Die EU hilft Ukraine mit 1 Milliarde Euro aus
Die Außenminister der Europäischen Union haben eine Finanzhilfe in Höhe von einer Milliarde Euro für die vom Staatsbankrott bedrohte Ukraine beschlossen. Sie stimmten am Montag in Luxemburg auch einer Streichung fast sämtlicher Zölle für Waren aus der Ukraine zu. Die Maßnahmen sollen die wirtschaftliche Lage des Landes stabilisieren.
Die Finanzhilfe von einer Milliarde Euro soll zusammen mit bereits früher beschlossenen 610 Millionen Euro in den Haushalt der Ukraine fließen. Voraussetzung dafür ist jedoch die Einleitung politischer und wirtschaftlicher Reformen.
Mit dem weitreichenden Verzicht auf Einfuhrzölle wird ein Teil des geplanten Assoziierungsabkommens vorweggenommen. Unter anderem verzichtet die EU auf 95 Prozent der Zölle auf Industrieprodukte und auf 82 Prozent der Zölle auf Agrarerzeugnisse.

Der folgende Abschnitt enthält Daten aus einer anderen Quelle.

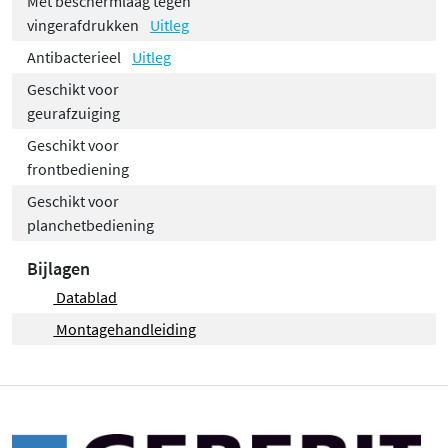
Met beschermlaag tegen
vingerafdrukken
Uitleg
Antibacterieel
Uitleg
Geschikt voor
geurafzuiging
Geschikt voor
frontbediening
Geschikt voor
planchetbediening
Bijlagen
Datablad
Montagehandleiding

Die Minister beschlossen zudem, vier weitere Namen auf die Liste der Personen zu setzen, deren Konten in der EU wegen der Veruntreuung ukrainischer Staatsgelder gesperrt werden. Unter anderem befindet sich bereits der frühere ukrainische Präsident Viktor Janukowitsch auf dieser Liste mit jetzt 22 Namen. Die Identitäten der vier neuen Betroffenen wurden zunächst nicht mitgeteilt.
Gabriel: Keine Flaschengeister wecken
Angesichts des Konflikts um die Ukraine hat SPD-Chef Sigmar Gabriel bei einer Gedenkveranstaltung zum Ersten Weltkrieg vor einer vergleichbaren Entwicklung in Europa gewarnt. Russland sei offenbar bereit, „Panzer über europäische Grenzen rollen zu lassen“, sagte der Vizekanzler am Montag in Berlin im Beisein des neuen französischen Ministerpräsidenten Manuel Valls. Der „alte Geist der nationalistischen Mächtepolitik“ werde durch Russland wieder aus der Flasche geholt.
Dieses Aufladen von Konflikten habe vor 100 Jahren auch zum Ersten Weltkrieg geführt, sagte Gabriel im Französischen Dom am Berliner Gendarmenmarkt. „Deshalb dürfen wir nicht zusehen, wenn einhundert Jahre nach Sarajevo in Europa versucht wird, national homogene Staaten zu schaffen. Gleich, ob es auf der Krim, in der Ukraine oder sonstwo geschieht.“ Die Ermordung des österreichisch-ungarischen Thronfolger Franz Ferdinand in Sarajevo im Sommer 1914 wird als auslösendes Moment für den Ersten Weltkrieg gewertet.
Valls unterstrich die Befürchtungen. Der Frieden in Europa sei fragil, sagte der französische Gast bei seiner ersten Auslandsreise als Ministerpräsident. Alles, was den Krieg 1914 ausgelöst habe, sei auch heute nicht vom Kontinent verschwunden. Valls lobte in seiner Rede die Aussöhnung Frankreichs und Deutschlands sowie die Entschlossenheit beider Länder, Probleme gemeinsam anzugehen.